La transición que el Real Madrid comenzó con la salida de Cristiano Ronaldo es un momento de la entidad que ha solventado con títulos a pesar de coincidir de una situación complicada en lo económico. El Barça aún no ha sufrido ese instante en el que Leo Messi no esté, aunque este verano pueda llegar el adiós definitivo. Para los de Zinedine Zidane no ha sido fácil aplacar este déficit que deja una leyenda histórica cuando se marcha. Pero el camino para hacerlo más sencillo lo ha marcado la actitud de Karim Benzema.

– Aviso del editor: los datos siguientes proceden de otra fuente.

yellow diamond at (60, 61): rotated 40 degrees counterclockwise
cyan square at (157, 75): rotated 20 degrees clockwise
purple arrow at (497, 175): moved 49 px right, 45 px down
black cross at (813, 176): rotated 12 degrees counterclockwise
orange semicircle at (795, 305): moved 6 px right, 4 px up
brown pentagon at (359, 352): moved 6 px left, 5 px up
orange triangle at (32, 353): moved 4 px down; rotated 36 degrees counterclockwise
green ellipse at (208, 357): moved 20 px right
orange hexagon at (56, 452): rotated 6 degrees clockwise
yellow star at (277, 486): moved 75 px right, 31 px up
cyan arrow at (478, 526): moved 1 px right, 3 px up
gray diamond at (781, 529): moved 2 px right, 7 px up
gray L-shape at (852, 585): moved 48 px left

Esta época de un Real Madrid a otro podría llegar a su fin con la llegada de nuevos galácticos a partir de este verano. Pendientes de la situación de muchas de las estrellas emergentes en el panorama europeo con Kylian Mbappé y Erling Haaland como principales referentes, los merengues han decidido que volverán a hacer un importante desembolso en el próximo mercado de traspasos. Tanto es así como que se han empeñado en volver a relacionar a CR7 con la entidad; algo irreconducible.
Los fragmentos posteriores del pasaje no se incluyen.